In other projects, I sent a few of my recordings – of Lisa Robertson, Charles Bernstein, and Juliana Spahr – to be included in the PennSound archive. As I begin my doctoral research – which will be a social history of the EPC, UbuWeb, and PennSound, focusing specifically on the contemporary exploration of phonopoetics and what Danny Snelson has aptly termed “the little database” – I hope to produce and curate more and more recordings and transcripts. In these last years, as both a critical and creative practice, I have come to regard the audio recording and the transcript as my favourite mode of composition. In the following weeks, here in these notes, I hope to get into this more, examining specifically the social aspects of this kind of composition, the multivocality it presumes, the spatial aspects that are important to scrutinize, and the close listening practice of how to address both what is and isn’t audible in that space.

» INPUT DATA:
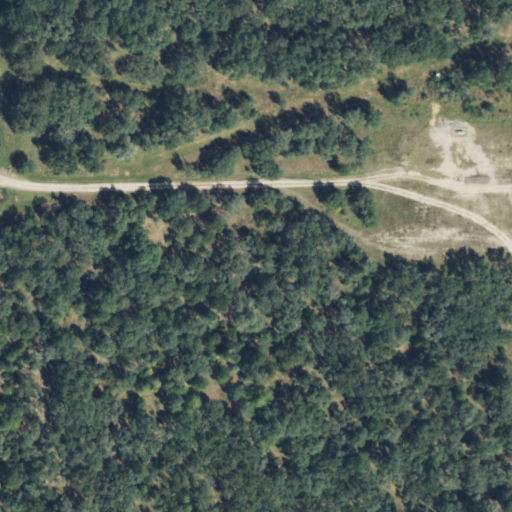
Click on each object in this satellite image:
road: (255, 181)
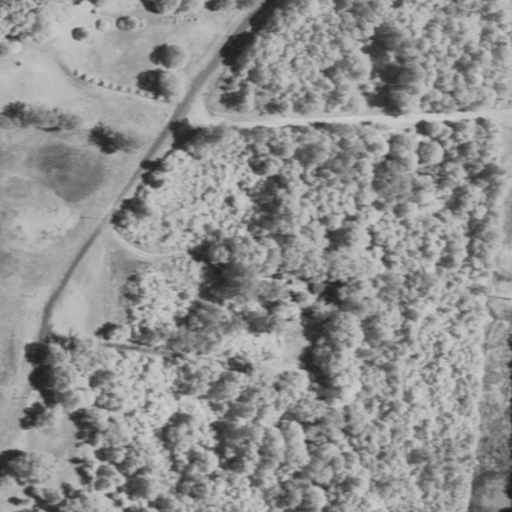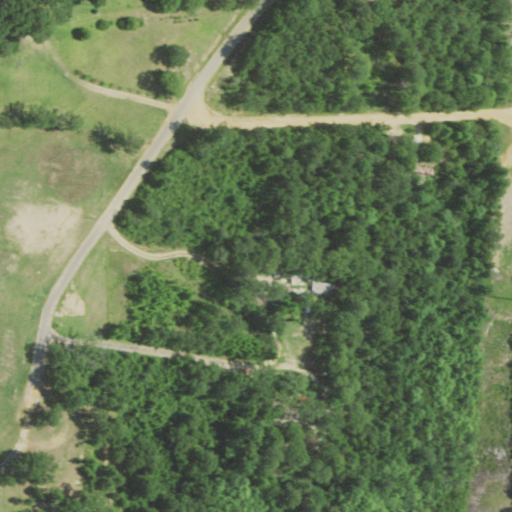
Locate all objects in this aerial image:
road: (346, 116)
road: (121, 196)
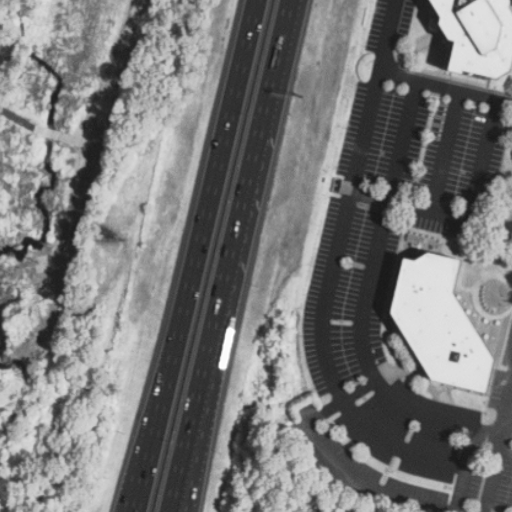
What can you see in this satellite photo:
building: (476, 34)
building: (477, 35)
road: (445, 83)
road: (403, 138)
road: (446, 149)
road: (483, 157)
road: (245, 179)
road: (210, 192)
road: (430, 210)
road: (332, 272)
building: (439, 323)
building: (439, 325)
road: (365, 348)
road: (185, 436)
road: (192, 436)
road: (149, 446)
road: (499, 451)
road: (377, 485)
road: (134, 510)
road: (134, 510)
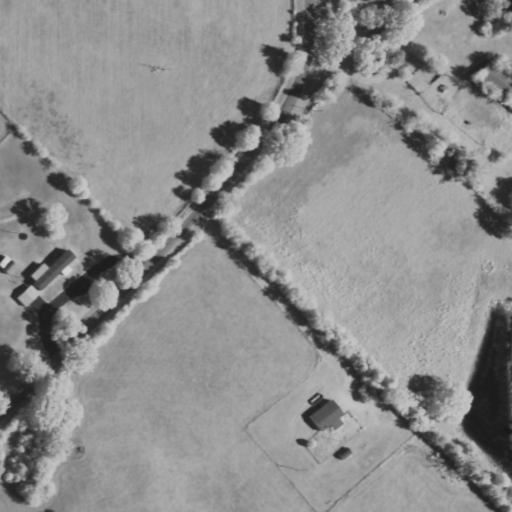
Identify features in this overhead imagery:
building: (378, 0)
building: (496, 80)
road: (185, 223)
building: (51, 270)
road: (73, 290)
road: (273, 292)
building: (28, 295)
building: (327, 414)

» TASK INSTRUCTIONS:
Answer these questions on the passage about recordings and transcripts:
1. Which three writers' recordings were sent to the PennSound archive?
2. Who is credited with the term "the little database"?
3. What does the author regard as a favorite mode of composition?
The records are independent material with no connection to the text.

» RESPONSE FOR THIS EXERCISE:
1. Lisa Robertson, Charles Bernstein, and Juliana Spahr.
2. Danny Snelson.
3. The audio recording and the transcript.